Whenever I’m automating something and try to use some 3rd party Python library, it feels like there’s a good 50/50 chance that front and center in its API is some method that takes a dict of strings. What the fuck. I feel like there’s perhaps also something of a cultural difference between users of scripting languages and those of backend languages.What you described sounds so much worse though holy shit.
Yeah, the new pipeline is based HEAVILY on object inheritance and method/property calls so there is a paper trail for ALL of it. Also using Abstract Base Classes so future developers are forced to adhere to the architecture. It has to be in Python, but I am also trying to use the type hinting as much as humanly possible to force things into something resembling a typed codebase.
FUCK. Triggers me. Just got let go from a place that had this problem and wouldn’t let me make any changes whatsoever. I didn’t even push hard.
I did this once
I was generating a large fake dataset that had to make sense in certain ways. I created a neat thing in C# where you could index a hashmap by the type of model it stored, and it would give you the collection storing that data.
This made obtaining resources for generation trivial
However, it made figuring out the order i needed to generate things an effing nightmare
Of note, a lot of these resource “Pools” depended on other resource Pools, and often times, adding a new Pool dependency to a generator meant more time fiddling with the Pool standup code
The link is a proxied image link for some reason.

The next row would be “boss fires you thinking Claude can maintain the codebase.”
At least there’s a kind of happy ending when we walk past the old boss and don’t toss a dollar into his pan-handling hat.
I once worked with a guy who would actively remove everyone else’s comments any time he touched someone else’s code. Only comments he made during code reviews? “Does this comment need to be here?”. The code was a barren, commentless place.

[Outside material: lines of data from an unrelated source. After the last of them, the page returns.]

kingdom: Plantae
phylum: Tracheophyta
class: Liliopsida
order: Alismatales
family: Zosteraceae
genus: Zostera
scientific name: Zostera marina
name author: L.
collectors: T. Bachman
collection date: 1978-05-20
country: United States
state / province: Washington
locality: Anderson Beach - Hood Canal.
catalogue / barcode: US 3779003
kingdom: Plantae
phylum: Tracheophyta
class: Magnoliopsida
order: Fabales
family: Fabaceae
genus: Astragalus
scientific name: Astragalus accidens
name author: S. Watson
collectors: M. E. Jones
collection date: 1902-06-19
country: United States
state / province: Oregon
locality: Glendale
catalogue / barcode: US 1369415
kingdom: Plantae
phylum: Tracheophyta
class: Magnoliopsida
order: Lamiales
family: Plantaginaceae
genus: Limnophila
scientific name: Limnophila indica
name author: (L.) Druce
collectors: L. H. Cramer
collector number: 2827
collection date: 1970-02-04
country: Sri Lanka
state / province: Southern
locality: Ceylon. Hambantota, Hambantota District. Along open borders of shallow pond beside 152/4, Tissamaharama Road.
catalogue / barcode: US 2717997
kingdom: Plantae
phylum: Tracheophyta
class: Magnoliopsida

Oh, it’s only the files that have over 2k lines of code? Hell, I’ll take that over what I’m dealing with now. I’ve got multiple FUNCTIONS that are over 2k lines. >:(
Yeah, I dont see a big problem with files over 2000 lines in some cases, as long as things remain well writrej, organized, abstractd.
One piece of garbage that I’ll never touch again hae most functions this size. One was 50,000 lines! Hundreds.of lines of if/else, half of the functions passed the same 60 arguments because he didn’t understand classes or even dictionaries, etc etc. And was used heavily.
well writrej
oh dear
Lol I’m leaving it
Yeah, honestly overly splitting things up is worse sometimes, that’s how you end up in Java land. Any time you want to grok a specific function you end up down 30 abstracted code paths. Essentially need a compiler to unroll it all to actually see what it’s doing.
Java was exactly the negative use case I was thinking of. Trying to track down the flow of things for code I don’t look at regularly drives me insane.
every programmer I’ve seen who says their code is self documenting writes dogshit code
I think we’re all just dogshit but think we’re better than the next person, it’s like driving. I’m a “comment if there’s no way to make it readable” kinda guy, I work with some “comment and don’t bother to make it readable because there’s comments” people. We all suck. I probably forget to comment on unreadable places sometimes, or overestimate readability he either doesn’t update comments so they’re out of date or the code is so gibberish that a comment didn’t help.
Ideally I guess you comment AND make it readable AND make sure the comments are up to date, but who do you think we are? Superman? And what’s the right level of commenting anyway? Probably depends on who is reading them.